O tema do corpo como representação e como símbolo, ligado à carne e à psique, não se extingue, mas retorna com força no período entre as duas guerras, entre censura e felizes expressões de liberdade, para depois voltar a ser central na reflexão contemporânea.
Um fio vermelho conecta a filosofia, a psicanálise, a antropologia, a literatura e as artes visuais desenvolvidas na Áustria e, sobretudo, em Viena, nos primeiros anos do século XX (aquela cidade que Karl Kraus definiu como "laboratório para o fim do mundo") às revoluções das décadas de 60 e 70, que lançaram as bases do nosso presente.

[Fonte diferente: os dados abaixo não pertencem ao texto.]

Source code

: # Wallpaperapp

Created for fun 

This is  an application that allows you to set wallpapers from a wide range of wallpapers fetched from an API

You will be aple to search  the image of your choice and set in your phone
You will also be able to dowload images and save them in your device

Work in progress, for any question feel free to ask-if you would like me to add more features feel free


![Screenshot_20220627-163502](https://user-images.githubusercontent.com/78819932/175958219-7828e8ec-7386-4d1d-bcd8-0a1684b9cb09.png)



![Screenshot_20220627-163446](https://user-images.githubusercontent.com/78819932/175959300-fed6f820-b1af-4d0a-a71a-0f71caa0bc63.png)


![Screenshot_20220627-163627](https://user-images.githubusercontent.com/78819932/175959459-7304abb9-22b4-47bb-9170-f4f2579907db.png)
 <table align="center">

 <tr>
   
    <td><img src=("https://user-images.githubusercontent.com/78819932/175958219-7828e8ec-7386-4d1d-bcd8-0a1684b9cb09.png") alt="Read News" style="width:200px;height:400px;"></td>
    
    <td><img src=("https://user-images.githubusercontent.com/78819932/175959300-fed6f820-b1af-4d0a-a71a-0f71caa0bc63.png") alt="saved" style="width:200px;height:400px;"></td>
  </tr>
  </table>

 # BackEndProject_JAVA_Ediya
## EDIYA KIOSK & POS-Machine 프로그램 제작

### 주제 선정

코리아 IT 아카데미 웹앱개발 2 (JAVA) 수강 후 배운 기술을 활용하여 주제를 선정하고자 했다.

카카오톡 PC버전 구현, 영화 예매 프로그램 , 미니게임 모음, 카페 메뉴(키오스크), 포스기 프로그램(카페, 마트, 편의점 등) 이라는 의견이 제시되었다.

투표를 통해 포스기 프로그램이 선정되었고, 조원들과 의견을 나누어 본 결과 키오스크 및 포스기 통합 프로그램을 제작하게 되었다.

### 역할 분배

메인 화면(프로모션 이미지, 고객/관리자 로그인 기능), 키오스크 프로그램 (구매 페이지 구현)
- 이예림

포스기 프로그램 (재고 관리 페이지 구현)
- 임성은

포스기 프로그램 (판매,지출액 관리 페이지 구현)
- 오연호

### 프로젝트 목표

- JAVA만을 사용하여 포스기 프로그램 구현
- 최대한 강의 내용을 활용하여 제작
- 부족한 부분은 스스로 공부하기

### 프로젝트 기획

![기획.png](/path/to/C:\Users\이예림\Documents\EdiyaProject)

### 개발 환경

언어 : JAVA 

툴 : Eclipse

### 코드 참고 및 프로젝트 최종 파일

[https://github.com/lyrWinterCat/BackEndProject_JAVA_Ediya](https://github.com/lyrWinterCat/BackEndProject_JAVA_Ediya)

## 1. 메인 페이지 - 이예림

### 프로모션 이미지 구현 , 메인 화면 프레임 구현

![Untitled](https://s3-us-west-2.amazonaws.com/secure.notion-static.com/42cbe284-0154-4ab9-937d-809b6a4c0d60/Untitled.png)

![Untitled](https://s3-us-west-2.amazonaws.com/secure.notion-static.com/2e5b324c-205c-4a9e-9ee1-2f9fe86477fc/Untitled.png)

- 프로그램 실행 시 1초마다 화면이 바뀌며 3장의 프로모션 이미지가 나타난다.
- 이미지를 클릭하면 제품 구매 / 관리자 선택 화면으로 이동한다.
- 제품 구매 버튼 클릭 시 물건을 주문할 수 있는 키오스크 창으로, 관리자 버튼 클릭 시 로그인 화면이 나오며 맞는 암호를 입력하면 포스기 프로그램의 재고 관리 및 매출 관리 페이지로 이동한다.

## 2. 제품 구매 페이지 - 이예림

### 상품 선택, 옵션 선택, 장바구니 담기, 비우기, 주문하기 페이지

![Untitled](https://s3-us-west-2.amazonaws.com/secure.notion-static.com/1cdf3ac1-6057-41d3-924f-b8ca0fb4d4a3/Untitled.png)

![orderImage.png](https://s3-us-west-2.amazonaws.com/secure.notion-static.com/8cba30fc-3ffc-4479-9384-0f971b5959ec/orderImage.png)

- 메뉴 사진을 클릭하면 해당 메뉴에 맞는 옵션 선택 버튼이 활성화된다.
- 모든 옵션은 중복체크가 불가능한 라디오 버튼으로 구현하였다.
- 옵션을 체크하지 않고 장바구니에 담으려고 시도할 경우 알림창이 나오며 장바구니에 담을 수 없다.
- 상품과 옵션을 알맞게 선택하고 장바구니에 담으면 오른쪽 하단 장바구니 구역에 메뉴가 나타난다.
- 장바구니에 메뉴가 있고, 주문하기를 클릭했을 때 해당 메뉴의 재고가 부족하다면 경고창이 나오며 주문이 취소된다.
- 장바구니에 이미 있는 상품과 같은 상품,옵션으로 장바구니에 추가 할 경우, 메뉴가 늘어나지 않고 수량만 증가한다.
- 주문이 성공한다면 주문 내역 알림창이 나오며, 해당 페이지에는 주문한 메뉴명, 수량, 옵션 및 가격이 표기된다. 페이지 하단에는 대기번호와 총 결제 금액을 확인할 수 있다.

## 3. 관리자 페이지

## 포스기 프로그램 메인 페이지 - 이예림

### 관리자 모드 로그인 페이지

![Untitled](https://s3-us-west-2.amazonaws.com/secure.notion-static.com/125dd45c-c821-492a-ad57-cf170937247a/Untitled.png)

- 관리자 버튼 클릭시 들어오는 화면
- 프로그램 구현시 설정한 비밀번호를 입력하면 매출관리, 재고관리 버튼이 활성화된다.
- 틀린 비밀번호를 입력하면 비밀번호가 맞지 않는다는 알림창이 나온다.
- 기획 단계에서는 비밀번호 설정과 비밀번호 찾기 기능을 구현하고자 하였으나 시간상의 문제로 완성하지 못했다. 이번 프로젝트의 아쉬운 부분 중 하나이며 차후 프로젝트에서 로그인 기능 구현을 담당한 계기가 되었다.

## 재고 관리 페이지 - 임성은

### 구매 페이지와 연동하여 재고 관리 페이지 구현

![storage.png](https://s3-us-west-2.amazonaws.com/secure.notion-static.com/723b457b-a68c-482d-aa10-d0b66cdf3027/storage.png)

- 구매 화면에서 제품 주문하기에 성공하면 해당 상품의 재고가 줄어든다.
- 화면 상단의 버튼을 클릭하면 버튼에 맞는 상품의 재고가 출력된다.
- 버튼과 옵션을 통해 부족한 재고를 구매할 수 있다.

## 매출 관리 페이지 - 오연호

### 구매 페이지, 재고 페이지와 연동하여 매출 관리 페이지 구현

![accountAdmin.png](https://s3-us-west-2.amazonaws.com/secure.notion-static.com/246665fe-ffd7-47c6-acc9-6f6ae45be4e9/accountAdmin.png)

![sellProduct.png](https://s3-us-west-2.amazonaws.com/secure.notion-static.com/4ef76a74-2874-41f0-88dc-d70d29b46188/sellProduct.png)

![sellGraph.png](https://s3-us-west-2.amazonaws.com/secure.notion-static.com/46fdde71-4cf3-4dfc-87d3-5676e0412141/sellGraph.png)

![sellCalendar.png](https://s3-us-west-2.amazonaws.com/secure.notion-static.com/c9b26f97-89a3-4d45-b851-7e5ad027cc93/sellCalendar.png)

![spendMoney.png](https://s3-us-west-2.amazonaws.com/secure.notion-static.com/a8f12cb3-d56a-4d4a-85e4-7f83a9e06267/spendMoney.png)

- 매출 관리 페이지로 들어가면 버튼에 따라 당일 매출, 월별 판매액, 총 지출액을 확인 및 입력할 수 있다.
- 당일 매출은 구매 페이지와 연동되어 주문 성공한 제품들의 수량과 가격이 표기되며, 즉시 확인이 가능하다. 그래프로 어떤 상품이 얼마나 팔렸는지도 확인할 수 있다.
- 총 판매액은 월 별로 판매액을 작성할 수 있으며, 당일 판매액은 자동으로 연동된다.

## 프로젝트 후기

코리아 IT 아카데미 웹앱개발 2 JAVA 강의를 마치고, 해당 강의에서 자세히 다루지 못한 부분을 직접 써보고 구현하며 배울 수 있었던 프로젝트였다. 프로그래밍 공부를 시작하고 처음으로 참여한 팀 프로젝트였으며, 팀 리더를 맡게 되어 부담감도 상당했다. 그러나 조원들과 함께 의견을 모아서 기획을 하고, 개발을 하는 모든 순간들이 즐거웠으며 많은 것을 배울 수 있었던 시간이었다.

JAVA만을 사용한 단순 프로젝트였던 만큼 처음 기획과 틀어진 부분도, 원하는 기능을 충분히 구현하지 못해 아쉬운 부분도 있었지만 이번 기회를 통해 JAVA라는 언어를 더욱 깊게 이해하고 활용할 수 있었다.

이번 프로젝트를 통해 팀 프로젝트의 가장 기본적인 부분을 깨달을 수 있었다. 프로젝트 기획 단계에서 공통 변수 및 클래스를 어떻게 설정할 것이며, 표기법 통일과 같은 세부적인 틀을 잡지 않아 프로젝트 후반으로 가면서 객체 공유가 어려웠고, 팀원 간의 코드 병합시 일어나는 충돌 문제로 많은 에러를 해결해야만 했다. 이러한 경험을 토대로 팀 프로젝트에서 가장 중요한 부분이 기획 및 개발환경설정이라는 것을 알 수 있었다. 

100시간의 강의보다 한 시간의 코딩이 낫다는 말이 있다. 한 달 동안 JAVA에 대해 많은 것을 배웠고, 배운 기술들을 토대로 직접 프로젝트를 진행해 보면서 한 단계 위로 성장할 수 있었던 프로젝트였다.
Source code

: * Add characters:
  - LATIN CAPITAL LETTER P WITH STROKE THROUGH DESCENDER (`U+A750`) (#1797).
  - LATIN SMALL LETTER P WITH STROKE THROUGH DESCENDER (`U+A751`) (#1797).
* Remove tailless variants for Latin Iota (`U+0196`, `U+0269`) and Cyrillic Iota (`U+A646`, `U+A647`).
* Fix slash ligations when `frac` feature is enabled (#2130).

A arte de ruptura e contestação, do Nouveau réalisme, à Arte Conceitual, até a Body art e as performances, recuperou a centralidade do corpo, extraindo nova vitalidade da lição, brilhante e trágica ao mesmo tempo, da Viena fin de siècle.
Na arte contemporânea, o corpo emerge como campo de batalha por excelência: das irônicas Esculturas vivas de Piero Manzoni, às místicas Antropometrias de Yves Klein.
O corpo se torna instrumento da arte e também mensagem política nas obras de geniais intérpretes da Body Art, como Ana Mendieta e Gina Pane. A pele, a carne, o sexo e a fisicalidade tornam-se os meios perfeitos para expressar novas inquietações, que são coletivas, como a luta contra o conformismo social, e ao mesmo tempo individuais, ditadas pelo desejo profundo de ser visto e de ser amado.